In Canadian retail, this type of scenario happens every day because nobody is in charge of best-in-class, integrated opportunity analytics across the whole organization. In these old-style organizations, data and analytics are all about tracking, not opportunity. Executives receive bottom-up, “siloed” solutions instead of top-down insights from opportunity to resource allocation. The system fosters a culture of being precisely wrong and not one that leads to accurate decisions. It is full of isolated, incompatible metrics. This is a fundamental challenge that prevents growth in many retail organizations.
In my nearly two decades of working as a retail analyst, I’ve often seen decision-making like the following: “Our margins were 35% last year, so this year the goal is 35.5%. Last year we spent $40 million on marketing, so this year we’ll spend $42 million.”
Why is this normal, and not what the best-in-class retailers do? Typically, departments are asked for their plans first. But it is from identifying opportunities that a conversation begins on which departments align best to that opportunity and need more resources. And, just as importantly, which departments align least to the opportunities and need to rationalize their resources. A process focused on getting to the right questions and finding the right data requires department-agnostic analytics.

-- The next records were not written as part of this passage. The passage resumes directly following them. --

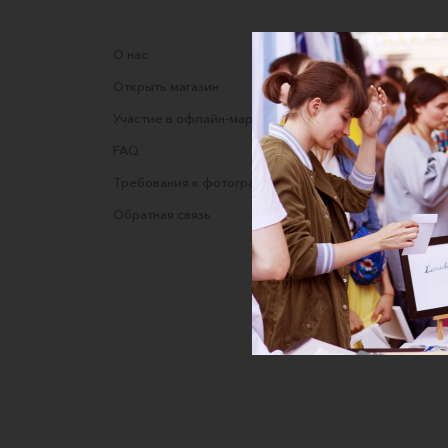
О нас
Соглаше
Открыть магазин
Правила
Участие в офлайн-маркете
Оферта
FAQ
Оферта
Требования к фотографиям
Полити
Обратная связь
Согласи
данных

Why don’t many Canadian retailers plan this way? It’s because there is no Chief Analytics Officer (CAO) with one integrated view of the business. The CAO role would consolidate all forms of analytics currently spread across the retailer (e.g. consumer insights in marketing, financial analysts in Finance) under one department, to build one common company-wide language so the CEO would have the “one truth” and knowledge to make the most profitable decisions for their business.